Restate word for word the lines in the listing below, starting at the line containing "middle mcp: (191, 187)" and ending at the line containing "pinky pip: (219, 185)", both included; leave out the rest.
——————————
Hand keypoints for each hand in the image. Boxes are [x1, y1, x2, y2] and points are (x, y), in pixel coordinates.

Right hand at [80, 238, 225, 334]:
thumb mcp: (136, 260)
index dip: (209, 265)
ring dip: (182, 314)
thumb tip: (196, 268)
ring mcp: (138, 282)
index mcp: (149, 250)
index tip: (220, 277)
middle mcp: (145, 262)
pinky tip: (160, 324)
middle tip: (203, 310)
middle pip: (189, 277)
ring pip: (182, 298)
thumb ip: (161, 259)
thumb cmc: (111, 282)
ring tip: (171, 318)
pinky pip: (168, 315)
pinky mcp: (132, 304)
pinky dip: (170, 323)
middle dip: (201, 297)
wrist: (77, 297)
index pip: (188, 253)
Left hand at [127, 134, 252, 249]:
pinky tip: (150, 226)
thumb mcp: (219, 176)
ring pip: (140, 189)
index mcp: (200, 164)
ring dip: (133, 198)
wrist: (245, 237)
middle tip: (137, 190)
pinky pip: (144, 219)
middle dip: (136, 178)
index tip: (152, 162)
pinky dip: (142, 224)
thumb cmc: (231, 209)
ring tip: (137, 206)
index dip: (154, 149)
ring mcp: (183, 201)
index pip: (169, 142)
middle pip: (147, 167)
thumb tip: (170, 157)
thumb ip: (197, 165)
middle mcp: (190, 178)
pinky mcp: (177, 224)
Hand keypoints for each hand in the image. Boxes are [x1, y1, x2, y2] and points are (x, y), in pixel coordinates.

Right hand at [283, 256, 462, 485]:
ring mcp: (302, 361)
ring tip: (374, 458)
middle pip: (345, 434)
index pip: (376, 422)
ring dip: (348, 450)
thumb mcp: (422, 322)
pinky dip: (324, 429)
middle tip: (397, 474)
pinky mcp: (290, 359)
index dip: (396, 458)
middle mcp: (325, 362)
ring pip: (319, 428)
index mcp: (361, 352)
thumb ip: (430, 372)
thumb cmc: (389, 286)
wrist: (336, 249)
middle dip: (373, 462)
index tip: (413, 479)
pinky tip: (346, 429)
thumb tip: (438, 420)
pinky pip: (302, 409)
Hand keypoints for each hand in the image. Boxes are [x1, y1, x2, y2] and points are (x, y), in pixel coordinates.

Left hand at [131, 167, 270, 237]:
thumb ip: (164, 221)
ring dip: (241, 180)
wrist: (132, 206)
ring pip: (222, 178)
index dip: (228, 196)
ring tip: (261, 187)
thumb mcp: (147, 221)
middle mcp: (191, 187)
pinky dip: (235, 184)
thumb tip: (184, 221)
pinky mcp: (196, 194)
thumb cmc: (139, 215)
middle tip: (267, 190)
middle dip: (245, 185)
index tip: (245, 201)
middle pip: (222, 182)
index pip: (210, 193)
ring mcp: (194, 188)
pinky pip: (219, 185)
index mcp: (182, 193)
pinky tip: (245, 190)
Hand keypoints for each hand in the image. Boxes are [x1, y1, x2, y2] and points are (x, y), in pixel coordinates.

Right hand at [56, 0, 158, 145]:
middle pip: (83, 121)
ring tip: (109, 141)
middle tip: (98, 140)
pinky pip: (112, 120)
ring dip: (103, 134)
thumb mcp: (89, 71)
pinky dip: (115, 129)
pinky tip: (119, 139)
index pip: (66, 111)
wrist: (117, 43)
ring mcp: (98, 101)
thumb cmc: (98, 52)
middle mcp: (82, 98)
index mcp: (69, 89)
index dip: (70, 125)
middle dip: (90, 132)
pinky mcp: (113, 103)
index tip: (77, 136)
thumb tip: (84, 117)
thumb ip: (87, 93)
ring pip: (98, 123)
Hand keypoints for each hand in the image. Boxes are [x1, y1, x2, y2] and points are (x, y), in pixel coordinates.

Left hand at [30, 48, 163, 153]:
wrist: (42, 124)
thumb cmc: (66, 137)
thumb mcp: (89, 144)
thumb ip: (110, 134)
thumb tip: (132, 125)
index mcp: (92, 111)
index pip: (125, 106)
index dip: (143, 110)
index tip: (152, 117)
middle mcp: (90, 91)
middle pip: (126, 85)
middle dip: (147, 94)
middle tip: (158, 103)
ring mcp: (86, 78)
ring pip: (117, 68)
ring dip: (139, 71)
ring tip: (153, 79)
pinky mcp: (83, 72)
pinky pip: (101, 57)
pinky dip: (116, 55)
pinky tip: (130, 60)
——————————
#### Completed exercise
middle mcp: (191, 187)
pinky dip: (235, 184)
thumb tip: (184, 221)
pinky mcp: (196, 194)
thumb cmc: (139, 215)
middle tip: (267, 190)
middle dip: (245, 185)
index tip: (245, 201)
middle pip: (222, 182)
index pip: (210, 193)
ring mcp: (194, 188)
pinky pip: (219, 185)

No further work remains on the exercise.